When listening to Feigenbaum’s research at the last SoME seminar, however, I reflected that I was drawing artificial distinctions between food sharing (which I saw as a practice) and pamphlets, websites and social media (which I saw as communication). I also often found myself treating these things separately, and reflecting on the strengths and weaknesses of each platform, or how they could work together to compensate for these limitations, rather than taking the more holistic approach that is offered by understanding these practices as being interrelated (as in Treré’s work). If, instead, food is – firstly – understood as media in its own right and, secondly, situated as part of a complex communication ecology, then it becomes possible to grasp its role, and protest potentials, more clearly. In the context of the give-aways, food can be understood as a media which has affordances that emerge through its relationships with the other media involved. To clarify what I mean by this, burgers served in McDonald’s clearly convey different meaning to the burgers cooked outside, which – due to their location, being free and being vegan – communicate oppositional ideas about public space, commercialisation, and animal rights (to give a few examples). The specific resonances the veggie burgers assume, moreover, shift depending on their relation with the other media involved in the campaign, which doesn’t just include the pamphlets that are being distributed but the way the stall is arranged, who is present and what discussions are had.

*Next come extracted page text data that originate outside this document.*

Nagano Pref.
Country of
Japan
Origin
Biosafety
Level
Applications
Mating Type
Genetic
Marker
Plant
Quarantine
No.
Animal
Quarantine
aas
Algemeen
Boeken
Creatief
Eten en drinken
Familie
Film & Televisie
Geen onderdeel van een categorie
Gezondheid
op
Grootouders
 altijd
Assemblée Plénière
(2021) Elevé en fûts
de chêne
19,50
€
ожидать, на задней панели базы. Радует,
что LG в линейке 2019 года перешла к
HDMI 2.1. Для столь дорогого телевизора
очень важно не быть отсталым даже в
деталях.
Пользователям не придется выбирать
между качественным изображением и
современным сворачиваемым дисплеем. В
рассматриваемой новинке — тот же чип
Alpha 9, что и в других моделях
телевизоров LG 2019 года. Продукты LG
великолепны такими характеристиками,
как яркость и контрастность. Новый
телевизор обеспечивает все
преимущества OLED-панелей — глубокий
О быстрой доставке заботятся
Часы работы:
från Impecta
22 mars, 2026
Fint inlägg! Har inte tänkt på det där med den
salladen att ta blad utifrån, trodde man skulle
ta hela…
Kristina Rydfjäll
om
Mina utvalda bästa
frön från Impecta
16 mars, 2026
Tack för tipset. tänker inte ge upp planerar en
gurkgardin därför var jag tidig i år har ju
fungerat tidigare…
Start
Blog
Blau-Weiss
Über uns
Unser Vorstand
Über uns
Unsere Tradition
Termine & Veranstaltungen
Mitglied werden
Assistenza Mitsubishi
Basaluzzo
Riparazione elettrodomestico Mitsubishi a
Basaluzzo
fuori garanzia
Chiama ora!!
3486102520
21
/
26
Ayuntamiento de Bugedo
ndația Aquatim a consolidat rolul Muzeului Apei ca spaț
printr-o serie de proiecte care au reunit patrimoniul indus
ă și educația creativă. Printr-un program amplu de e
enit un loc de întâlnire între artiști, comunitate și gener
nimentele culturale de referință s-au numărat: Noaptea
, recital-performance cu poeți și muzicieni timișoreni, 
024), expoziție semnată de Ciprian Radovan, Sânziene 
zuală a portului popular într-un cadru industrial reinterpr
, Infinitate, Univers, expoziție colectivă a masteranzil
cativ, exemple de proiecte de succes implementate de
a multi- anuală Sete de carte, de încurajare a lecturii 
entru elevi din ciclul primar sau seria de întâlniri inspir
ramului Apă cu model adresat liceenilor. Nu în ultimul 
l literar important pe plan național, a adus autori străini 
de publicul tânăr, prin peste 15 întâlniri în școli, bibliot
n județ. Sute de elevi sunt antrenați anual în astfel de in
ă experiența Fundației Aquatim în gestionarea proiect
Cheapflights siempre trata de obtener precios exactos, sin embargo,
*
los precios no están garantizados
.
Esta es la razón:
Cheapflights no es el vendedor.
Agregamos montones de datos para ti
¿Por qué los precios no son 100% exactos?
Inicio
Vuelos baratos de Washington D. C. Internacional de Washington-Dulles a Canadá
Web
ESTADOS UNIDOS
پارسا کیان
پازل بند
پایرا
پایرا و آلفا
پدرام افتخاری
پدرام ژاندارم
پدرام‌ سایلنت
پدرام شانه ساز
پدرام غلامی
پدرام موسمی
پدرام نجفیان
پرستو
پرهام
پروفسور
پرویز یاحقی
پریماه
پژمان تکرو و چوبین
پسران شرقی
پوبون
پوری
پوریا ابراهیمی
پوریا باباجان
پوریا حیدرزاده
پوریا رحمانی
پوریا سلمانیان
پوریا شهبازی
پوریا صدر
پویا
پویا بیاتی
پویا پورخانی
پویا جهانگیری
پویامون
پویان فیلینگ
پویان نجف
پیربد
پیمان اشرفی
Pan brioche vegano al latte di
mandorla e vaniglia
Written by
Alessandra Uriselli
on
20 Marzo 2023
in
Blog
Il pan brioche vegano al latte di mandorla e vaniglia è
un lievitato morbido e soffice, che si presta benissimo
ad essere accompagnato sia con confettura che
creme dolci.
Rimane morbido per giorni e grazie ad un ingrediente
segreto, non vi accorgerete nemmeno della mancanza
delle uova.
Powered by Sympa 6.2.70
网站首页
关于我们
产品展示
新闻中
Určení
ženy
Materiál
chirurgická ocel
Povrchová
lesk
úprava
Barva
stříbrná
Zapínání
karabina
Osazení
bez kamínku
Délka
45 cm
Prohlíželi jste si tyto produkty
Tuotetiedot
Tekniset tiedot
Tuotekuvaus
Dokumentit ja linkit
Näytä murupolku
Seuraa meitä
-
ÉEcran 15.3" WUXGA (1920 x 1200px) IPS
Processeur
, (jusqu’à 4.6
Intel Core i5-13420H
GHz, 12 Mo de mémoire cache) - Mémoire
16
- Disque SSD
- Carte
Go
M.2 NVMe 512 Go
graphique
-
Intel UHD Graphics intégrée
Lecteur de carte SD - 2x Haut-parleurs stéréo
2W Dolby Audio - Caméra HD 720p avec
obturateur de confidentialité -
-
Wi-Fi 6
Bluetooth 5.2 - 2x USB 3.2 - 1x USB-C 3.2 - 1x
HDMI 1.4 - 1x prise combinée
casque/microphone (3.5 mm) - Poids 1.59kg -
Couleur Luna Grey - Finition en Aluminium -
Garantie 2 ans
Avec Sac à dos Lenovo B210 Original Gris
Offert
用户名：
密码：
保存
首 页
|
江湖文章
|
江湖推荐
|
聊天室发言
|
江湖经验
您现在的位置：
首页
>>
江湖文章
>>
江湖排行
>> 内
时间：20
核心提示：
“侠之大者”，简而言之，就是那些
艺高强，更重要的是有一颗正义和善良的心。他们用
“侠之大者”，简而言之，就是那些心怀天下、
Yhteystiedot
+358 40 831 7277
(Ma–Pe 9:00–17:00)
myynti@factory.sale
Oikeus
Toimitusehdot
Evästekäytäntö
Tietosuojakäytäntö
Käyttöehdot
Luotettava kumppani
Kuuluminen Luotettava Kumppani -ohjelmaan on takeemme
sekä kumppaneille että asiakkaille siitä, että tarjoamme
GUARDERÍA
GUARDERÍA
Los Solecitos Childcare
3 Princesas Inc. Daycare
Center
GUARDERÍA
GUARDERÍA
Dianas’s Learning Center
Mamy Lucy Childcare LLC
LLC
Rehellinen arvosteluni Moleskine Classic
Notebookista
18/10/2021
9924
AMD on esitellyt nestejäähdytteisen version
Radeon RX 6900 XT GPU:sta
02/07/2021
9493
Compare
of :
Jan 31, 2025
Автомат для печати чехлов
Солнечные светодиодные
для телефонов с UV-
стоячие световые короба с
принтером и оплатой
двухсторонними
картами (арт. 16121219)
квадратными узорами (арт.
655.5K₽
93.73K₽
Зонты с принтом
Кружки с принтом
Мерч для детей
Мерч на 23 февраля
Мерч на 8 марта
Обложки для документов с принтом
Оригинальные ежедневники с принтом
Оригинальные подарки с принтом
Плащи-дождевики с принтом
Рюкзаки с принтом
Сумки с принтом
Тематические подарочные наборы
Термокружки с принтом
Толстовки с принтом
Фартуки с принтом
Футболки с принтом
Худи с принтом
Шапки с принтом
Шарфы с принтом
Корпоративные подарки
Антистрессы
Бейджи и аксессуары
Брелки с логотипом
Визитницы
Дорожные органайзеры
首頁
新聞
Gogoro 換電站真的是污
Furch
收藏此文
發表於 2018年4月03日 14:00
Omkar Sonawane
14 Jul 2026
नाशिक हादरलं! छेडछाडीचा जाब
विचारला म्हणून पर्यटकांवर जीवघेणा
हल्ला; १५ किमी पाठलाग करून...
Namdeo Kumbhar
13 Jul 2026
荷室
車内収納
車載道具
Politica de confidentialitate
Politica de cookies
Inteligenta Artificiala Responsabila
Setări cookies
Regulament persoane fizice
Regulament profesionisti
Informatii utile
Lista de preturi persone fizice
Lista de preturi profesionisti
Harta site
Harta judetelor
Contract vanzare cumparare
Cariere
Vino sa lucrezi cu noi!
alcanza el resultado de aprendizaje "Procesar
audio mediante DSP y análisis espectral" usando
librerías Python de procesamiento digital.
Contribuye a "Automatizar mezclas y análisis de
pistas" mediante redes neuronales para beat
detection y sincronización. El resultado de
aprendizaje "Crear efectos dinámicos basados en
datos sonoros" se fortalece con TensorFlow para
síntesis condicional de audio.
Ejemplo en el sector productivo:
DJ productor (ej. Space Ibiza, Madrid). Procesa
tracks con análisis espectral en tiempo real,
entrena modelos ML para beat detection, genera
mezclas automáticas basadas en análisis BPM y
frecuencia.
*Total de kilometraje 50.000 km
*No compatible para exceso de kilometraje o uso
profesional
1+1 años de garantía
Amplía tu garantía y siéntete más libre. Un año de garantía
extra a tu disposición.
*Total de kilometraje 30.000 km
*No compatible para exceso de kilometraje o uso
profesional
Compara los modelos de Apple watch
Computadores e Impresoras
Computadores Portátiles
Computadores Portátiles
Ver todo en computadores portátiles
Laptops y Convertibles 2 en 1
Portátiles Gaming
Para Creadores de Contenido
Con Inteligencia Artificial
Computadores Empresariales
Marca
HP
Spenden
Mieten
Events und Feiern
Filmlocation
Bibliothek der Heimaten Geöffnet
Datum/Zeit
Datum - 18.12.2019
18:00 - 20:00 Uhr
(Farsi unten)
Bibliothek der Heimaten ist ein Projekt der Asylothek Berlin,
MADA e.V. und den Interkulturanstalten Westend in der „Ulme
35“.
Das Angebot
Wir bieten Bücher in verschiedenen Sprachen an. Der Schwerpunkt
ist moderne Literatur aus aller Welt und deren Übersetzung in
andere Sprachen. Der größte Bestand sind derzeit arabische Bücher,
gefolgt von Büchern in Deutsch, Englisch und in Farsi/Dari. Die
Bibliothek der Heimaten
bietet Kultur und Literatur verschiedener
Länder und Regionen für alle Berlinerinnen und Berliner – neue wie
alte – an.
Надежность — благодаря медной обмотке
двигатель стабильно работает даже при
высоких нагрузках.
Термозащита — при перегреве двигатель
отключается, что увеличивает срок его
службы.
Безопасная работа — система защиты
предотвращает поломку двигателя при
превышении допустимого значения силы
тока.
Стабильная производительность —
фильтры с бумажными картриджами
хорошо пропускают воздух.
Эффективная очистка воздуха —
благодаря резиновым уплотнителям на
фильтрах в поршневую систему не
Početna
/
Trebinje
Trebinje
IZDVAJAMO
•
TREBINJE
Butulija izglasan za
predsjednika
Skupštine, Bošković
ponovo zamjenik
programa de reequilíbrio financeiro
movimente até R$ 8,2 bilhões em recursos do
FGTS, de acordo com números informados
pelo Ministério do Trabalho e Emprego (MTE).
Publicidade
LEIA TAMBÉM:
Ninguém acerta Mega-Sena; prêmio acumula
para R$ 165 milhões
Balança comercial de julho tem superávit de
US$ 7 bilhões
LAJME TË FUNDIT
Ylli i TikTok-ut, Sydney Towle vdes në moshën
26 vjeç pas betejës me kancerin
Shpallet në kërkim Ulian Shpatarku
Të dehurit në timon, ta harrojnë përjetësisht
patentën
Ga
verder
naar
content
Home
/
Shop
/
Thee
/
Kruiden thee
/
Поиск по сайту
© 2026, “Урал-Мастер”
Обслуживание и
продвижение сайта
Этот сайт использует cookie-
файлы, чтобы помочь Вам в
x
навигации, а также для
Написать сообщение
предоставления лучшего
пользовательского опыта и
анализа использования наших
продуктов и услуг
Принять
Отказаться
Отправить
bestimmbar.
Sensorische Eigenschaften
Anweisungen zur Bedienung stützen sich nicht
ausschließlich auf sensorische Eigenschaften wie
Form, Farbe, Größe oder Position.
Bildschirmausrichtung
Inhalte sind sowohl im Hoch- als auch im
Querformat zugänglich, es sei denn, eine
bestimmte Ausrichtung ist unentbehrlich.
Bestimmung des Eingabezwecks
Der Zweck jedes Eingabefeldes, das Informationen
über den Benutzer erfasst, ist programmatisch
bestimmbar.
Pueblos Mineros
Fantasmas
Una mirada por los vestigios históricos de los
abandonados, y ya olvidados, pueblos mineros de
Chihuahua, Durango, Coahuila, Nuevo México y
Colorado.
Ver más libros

Thinking through food’s role as part of a broader media ecology, of on- and offline communication practices, is a helpful way of reflecting on the different affordances and constraints of the varied platforms being used, and how tinkering with these relationships could alter these affordances to reach new audiences or make communication more effective. Food, in this context, can be seen as a powerful communicative tool, which both expresses critical meaning, and enacts new – if temporary – forms of social relations. Whilst, in themselves, pamphlets, websites, social media, burgers, or verbal discussion might have their limitations, by refusing to isolate these media and understanding them as part of a complex ecology of communicative practices, the value of different tactics for polyvocal protest can become clearer. The theoretical framings of media discussed here, therefore, are not just helpful for conceptualising activist media practices, but for assessing the context-specific value of different media for communicating complex, interrelated, issues to diverse publics.